Wednesday, July 27, 2005
county fair - 4-H ready for the ring
What would you say if I asked you to characterize the expression on the young men's faces in this photograph? Think about it for a minute before you read further.
These two 4-H members are ready to enter the show ring, but alot has happened to get them to this place. The young people are required to have the animals at the fair and in their stalls (exhibits) by 9 p.m. on Tuesday. This requires the help of family and friends to transport, unload, prepare the stalls with straw bedding and provide feeding equipment. The fair is over on Sunday, and for five full days they must feed, water, provide fans in the heat, and muck the stalls......translation - shovel and remove all waste materials. All the time they're responsible for their livestock entered in the fair they also have chores and responsibilities at home, unless they've made arrangements otherwise.

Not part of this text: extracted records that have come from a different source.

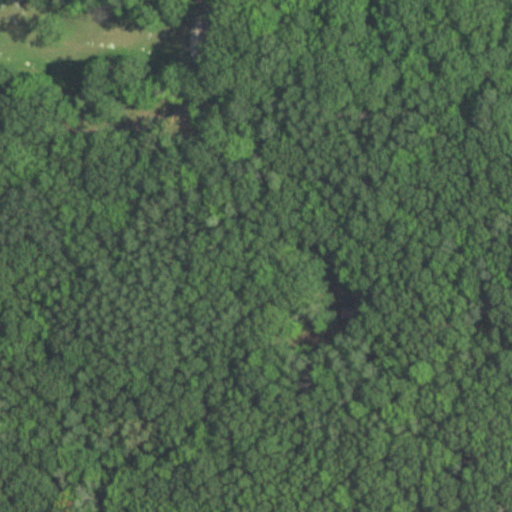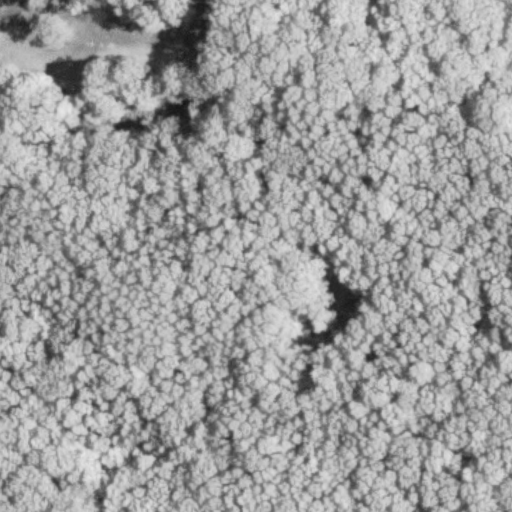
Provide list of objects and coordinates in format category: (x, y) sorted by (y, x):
road: (201, 34)
road: (117, 130)
road: (256, 194)
road: (426, 308)
building: (365, 309)
building: (358, 312)
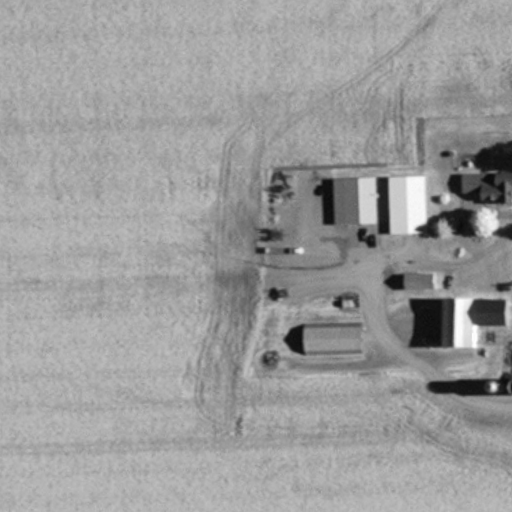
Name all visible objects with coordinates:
building: (490, 186)
building: (359, 199)
building: (411, 204)
building: (422, 280)
building: (476, 319)
building: (336, 338)
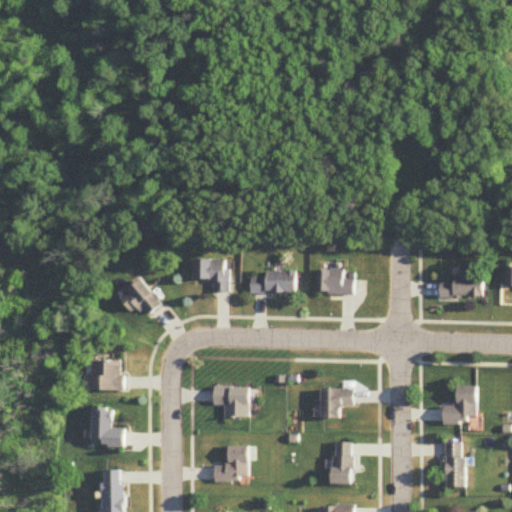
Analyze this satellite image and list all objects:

Many of the animals require more attention than others, so the 4-H members in the milking goat barn usually set up cots and sleep in the barn with their animals. The goats need to be milked very early in the morning. Others groups showing different animals take turns staying in the barn and keeping an eye on the club entries.
This photo was taken on Saturday morning, about 9:45 a.m. and it's already 96 degrees. They've been up since probably 5:30 or 6:00 a.m., getting dressed, driving with their families for up to anywhere up to an hour. The steers need to be prepared for show, and that is a lengthy process with entire families pitching in to vacuum, spray, comb, trim, fluff and otherwise "beautify" the beasts! (More on that later).
So there you have it. Two very tired and stressed young men waiting to enter the show ring, and a chance at not only winning a blue ribbon, but the opportunity to auction off their steer and raise enough to pay for a semester at college. My highest regard for all their hard work.
Special Note to Human Resource and Hiring Managers - You might want to take a close look if you see "4-H member" on an applicants resume. They're no stranger to hard work, responsibility and organization.